Le puse Ringo. No quería que nadie se me adelantara. Le puse Ringo por Ringo Starr, el batería de los Beatles. Creí que era el nombre que le pegaba. Los ojos caídos, como el de Liverpool, y ese punto perenne de tristeza en su cara hicieron que apostara por Ringo. Y aquí está: el rey indiscutible de la casa, ladrándonos sin hacer pausa alguna cuando se le antoja algo que, por otra parte, es casi siempre. Me lo trajeron estas niñas mías, envuelto en mimos, prácticamente recién parido. Y entre peloteo y peloteo al corazón de uno, pues se quedó el amigo a compartir vida con esta familia de cinco reducida hoy a tres por lo del vuelo libre de las crías cuando abandonan el nido. Se le preparó su cuna de cartón, su trozo de manta, y he aquí que el muchachito ya estaba preparado para que en rigurosos turnos de tres horas se le administrara su correspondiente biberón de leche templada… Lo demás, fue un correr en el tiempo.

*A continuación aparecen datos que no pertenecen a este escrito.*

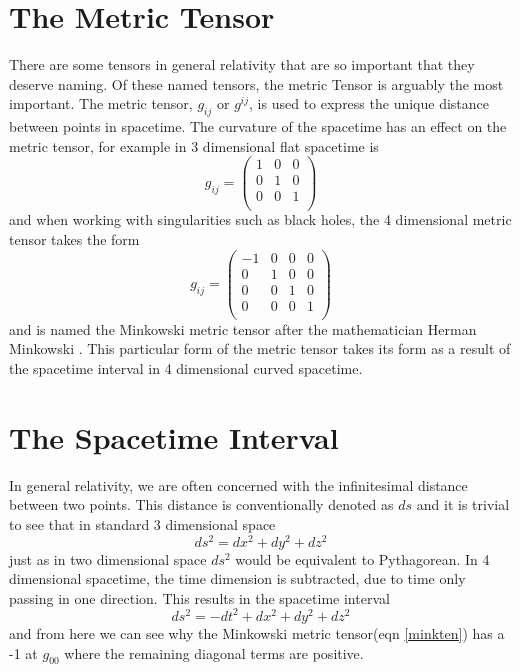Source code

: \documentclass[12pt, oneside]{smuthesis}
\newcommand{\contensor}[2]{{#1}^{#2}}
\newcommand{\covtensor}[2]{{#1}_{#2}}
\begin{document}
\section{\sc The Metric Tensor} \label{metricTensor}

There are some tensors in general relativity that are so important that they deserve naming. Of these named tensors, the metric Tensor is arguably the most important. The metric tensor, $\covtensor{g}{ij}$ or $\contensor{g}{ij}$, is used to express the unique distance between points in spacetime. The curvature of the spacetime has an effect on the metric tensor, for example in 3 dimensional flat spacetime is
\begin{equation}
\covtensor{g}{ij}=
\begin{pmatrix}
1 & 0 & 0 \\
0 & 1 & 0 \\
0 & 0 & 1 \\
\end{pmatrix}
\end{equation}\label{genten}
and when working with singularities such as black holes, the 4 dimensional metric tensor takes the form
\begin{equation}
\covtensor{g}{ij}=
\begin{pmatrix}
-1 & 0 & 0 & 0 \\
0 & 1 & 0 & 0 \\
0 & 0 & 1 & 0 \\
0 & 0 & 0 & 1 \\
\end{pmatrix}
\end{equation}\label{minkten}
and is named the Minkowski metric tensor after the mathematician Herman Minkowski \cite{spruin}. This particular form of the metric tensor takes its form as a result of the spacetime interval in 4 dimensional curved spacetime.

\section{\sc The Spacetime Interval} \label{spacetimeInterval}

In general relativity, we are often concerned with the infinitesimal distance between two points. This distance is conventionally denoted as $ds$ and it is trivial to see that in standard 3 dimensional space
\begin{equation}
\nonumber
ds^{2}=dx^{2}+dy^{2}+dz^{2}
\end{equation}
just as in two dimensional space $ds^{2}$ would be equivalent to Pythagorean. In 4 dimensional spacetime, the time dimension is subtracted, due to time only passing in one direction. This results in the spacetime interval
\begin{equation}
ds^{2}=-dt^{2}+dx^{2}+dy^{2}+dz^{2}
\end{equation}
and from here we can see why the Minkowski metric tensor(eqn \ref{minkten}) has a -1 at $\covtensor{g}{00}$ where the remaining diagonal terms are positive.
\end{document}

Aparte de los agujeros en determinados rincones de las paredes, del mordisqueo constante a las patas de madera de la mesa del salón, de las zapatillas cubiertas de hilachas, los calcetines reducidos a ruina, y un billete de cincuenta euros que atrapó al vuelo cuando se caía de la mano tonta de una de mis hijas y del que no quedó ni el colorido tan grosero que tiene; todo en el quehacer diario de Ringo es digno de mención y elogio. Si no, que se lo pregunten al falso técnico de Gas Natural que venía a inspeccionar el termo y cuando escuchó el ladrido duro, potente -tipo heavy metal– de Ringo salió pitando escaleras abajo el canalla. Esa mañana lo invité a unas tapitas de caña de lomo, anchoas en aceite de girasol, un par de aceitunas y una loncha de pata negra; eso sí, bañado el ágape con medio vaso de zumo del bueno. No era para menos, caramba. Me había quitado de encima, con sus ladridos tras la puerta, un marrón de imprevisibles consecuencias.

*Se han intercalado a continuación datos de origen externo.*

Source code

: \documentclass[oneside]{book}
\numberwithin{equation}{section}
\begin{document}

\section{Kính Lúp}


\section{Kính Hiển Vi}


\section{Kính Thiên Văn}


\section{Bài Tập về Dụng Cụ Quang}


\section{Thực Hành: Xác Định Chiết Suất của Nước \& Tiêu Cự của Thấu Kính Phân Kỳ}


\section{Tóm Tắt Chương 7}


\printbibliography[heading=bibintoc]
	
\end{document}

Es antisocial, como el que suscribe. Y puesto que ya tiene la edad que tiene, no hay cosa que le guste más que tumbarse a todo lo largo sobre la esterilla de tomiza que me traje de Calañas y que tengo puesta en el cuarto de los sueños. “Es para grabarlo”, insinúa “la mama”: un servidor encorvado ante la página en blanco tratando de arrancarle a la inocencia algún pecado, Ringo resoplando de cuando en cuando en felicidad completa, la vela blanca en su punto álgido de luz, el humo del sándalo de canela enhebrándose en el aire y Ravi Shankar buscando el equilibrio entre ragas. Una escena vivificante donde las haya. Pero, ¡ojo!, que mientras tanto no toquen al timbre de la vivienda, porque entonces adiós al papel en blanco, a la vela, al sándalo y a los cánticos de la India. Pues, como alma que lleva el diablo, Ringo sale disparado y se enzarza en una escandalera de improperios caninos que hasta que no se le acaricia el lomo y se le ofrece una barrita de buey y pollo no para. Después, se le hace comprender, como es natural, que es la viejecita de enfrente que deja en el pomo su ración diaria de perejil metida en una bolsa de plástico…
Y es que es gracioso. Y es que el día menos pensado, un día cualquiera, se me va a ir sin hacer ruido, en absoluto silencio. Y es que seguramente, y a continuación, yo también me vaya.